PROMPT: Scan the records below. List lines holding "perméabilité".

ENTRIES PROVIDED:
****************************************

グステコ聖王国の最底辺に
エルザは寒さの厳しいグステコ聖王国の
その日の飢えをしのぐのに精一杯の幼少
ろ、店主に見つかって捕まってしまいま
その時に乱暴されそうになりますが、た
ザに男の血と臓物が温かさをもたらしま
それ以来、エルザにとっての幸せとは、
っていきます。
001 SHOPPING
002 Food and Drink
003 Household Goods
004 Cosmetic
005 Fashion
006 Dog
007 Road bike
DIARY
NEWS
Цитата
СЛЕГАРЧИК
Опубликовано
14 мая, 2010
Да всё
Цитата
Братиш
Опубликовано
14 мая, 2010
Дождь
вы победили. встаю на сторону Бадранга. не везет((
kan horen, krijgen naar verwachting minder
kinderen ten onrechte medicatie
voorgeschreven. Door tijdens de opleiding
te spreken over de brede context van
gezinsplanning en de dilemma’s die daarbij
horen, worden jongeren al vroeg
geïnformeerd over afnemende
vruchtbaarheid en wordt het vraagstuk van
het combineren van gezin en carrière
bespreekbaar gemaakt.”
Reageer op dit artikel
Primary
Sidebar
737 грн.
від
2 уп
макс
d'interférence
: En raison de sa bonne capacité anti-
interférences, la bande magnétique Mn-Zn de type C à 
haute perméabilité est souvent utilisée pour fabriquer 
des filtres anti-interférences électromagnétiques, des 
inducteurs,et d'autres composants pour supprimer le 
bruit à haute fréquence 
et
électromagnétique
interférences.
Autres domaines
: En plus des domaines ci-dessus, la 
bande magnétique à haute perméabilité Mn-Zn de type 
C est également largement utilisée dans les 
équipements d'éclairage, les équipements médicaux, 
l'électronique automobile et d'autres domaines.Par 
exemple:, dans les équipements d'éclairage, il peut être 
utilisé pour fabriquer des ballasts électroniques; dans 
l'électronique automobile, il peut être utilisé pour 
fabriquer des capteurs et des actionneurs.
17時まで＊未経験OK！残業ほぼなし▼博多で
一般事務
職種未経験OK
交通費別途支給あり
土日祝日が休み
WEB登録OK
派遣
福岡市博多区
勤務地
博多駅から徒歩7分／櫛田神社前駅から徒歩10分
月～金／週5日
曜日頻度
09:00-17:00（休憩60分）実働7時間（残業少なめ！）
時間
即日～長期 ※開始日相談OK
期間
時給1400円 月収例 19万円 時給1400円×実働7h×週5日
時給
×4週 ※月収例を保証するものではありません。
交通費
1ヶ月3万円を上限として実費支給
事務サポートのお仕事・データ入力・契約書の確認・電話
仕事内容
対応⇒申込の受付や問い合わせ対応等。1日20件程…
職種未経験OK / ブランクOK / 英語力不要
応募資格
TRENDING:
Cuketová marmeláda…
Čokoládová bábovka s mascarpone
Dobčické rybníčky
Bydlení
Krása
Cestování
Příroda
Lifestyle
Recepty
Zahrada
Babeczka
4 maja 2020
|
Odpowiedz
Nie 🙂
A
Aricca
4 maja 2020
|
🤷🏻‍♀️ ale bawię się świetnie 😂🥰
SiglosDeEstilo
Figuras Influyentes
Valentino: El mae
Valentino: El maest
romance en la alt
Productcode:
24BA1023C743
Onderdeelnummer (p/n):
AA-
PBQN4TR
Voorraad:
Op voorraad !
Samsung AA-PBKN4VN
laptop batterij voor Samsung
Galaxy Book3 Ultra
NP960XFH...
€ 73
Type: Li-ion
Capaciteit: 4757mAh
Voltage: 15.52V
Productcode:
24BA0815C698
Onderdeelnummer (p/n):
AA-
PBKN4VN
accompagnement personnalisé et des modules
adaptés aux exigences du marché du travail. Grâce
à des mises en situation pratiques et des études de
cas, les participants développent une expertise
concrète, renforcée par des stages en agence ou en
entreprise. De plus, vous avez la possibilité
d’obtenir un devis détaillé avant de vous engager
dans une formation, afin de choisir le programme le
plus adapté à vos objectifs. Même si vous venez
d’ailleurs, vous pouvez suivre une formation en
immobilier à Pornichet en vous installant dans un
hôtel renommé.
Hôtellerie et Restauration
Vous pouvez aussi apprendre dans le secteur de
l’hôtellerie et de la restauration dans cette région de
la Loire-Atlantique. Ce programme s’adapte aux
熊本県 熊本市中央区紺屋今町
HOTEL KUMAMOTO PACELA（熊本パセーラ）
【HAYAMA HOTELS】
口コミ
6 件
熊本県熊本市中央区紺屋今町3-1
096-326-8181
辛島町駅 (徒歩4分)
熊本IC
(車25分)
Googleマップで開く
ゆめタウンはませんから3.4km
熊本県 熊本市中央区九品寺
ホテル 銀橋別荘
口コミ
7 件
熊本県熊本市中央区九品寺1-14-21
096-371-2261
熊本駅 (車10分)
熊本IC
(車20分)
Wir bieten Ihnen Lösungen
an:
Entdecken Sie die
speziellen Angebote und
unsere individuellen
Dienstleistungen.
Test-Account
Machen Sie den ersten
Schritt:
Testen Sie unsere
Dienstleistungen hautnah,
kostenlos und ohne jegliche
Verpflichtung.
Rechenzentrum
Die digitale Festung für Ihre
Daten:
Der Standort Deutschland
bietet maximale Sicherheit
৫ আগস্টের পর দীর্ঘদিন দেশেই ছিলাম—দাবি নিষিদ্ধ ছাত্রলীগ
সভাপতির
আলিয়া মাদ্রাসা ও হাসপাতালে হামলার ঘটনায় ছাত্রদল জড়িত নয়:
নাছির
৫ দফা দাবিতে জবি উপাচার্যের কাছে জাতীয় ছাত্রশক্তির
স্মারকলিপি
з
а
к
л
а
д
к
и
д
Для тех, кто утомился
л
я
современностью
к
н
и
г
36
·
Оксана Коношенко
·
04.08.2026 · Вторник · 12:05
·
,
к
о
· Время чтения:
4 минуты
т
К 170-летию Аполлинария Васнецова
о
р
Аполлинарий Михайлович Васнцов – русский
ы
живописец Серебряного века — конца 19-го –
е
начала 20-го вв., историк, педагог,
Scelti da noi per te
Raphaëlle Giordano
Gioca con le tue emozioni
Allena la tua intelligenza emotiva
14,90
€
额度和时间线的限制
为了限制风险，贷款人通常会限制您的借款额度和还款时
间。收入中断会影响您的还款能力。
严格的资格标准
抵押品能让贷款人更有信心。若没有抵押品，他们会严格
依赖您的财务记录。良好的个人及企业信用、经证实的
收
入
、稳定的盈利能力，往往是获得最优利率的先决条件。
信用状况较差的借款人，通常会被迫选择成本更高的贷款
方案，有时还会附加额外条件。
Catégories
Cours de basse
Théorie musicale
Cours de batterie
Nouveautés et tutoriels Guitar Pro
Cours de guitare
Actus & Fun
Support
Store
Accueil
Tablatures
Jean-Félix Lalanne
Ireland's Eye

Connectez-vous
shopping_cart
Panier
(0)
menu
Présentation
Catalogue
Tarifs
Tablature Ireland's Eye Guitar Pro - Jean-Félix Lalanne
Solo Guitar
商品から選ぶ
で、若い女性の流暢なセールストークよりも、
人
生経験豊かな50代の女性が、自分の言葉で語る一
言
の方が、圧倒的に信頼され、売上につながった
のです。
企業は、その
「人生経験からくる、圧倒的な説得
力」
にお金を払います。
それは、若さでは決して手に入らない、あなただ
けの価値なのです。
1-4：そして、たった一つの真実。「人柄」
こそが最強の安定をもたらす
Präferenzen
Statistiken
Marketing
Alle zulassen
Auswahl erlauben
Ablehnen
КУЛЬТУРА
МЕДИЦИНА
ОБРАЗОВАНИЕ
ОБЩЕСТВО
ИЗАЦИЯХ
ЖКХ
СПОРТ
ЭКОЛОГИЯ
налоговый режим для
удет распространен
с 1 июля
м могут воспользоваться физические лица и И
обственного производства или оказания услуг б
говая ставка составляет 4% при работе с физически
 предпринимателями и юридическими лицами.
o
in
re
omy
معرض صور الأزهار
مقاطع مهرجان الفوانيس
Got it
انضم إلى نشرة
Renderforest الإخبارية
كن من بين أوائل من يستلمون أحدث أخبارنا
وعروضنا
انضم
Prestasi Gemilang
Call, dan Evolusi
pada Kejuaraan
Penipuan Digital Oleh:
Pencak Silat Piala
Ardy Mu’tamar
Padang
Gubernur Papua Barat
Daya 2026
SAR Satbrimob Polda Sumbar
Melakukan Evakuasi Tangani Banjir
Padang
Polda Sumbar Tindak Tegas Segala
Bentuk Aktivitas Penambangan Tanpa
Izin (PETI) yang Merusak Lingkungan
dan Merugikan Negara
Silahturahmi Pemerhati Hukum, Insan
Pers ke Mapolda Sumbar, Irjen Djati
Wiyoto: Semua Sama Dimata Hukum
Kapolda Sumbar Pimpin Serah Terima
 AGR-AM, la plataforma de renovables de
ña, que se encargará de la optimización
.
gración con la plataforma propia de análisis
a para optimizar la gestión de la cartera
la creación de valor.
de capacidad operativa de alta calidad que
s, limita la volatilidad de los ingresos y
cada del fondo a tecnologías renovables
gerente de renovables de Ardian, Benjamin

****************************************

ANSWER FOR THIS EXERCISE:
haute perméabilité est souvent utilisée pour fabriquer 
bande magnétique à haute perméabilité Mn-Zn de type 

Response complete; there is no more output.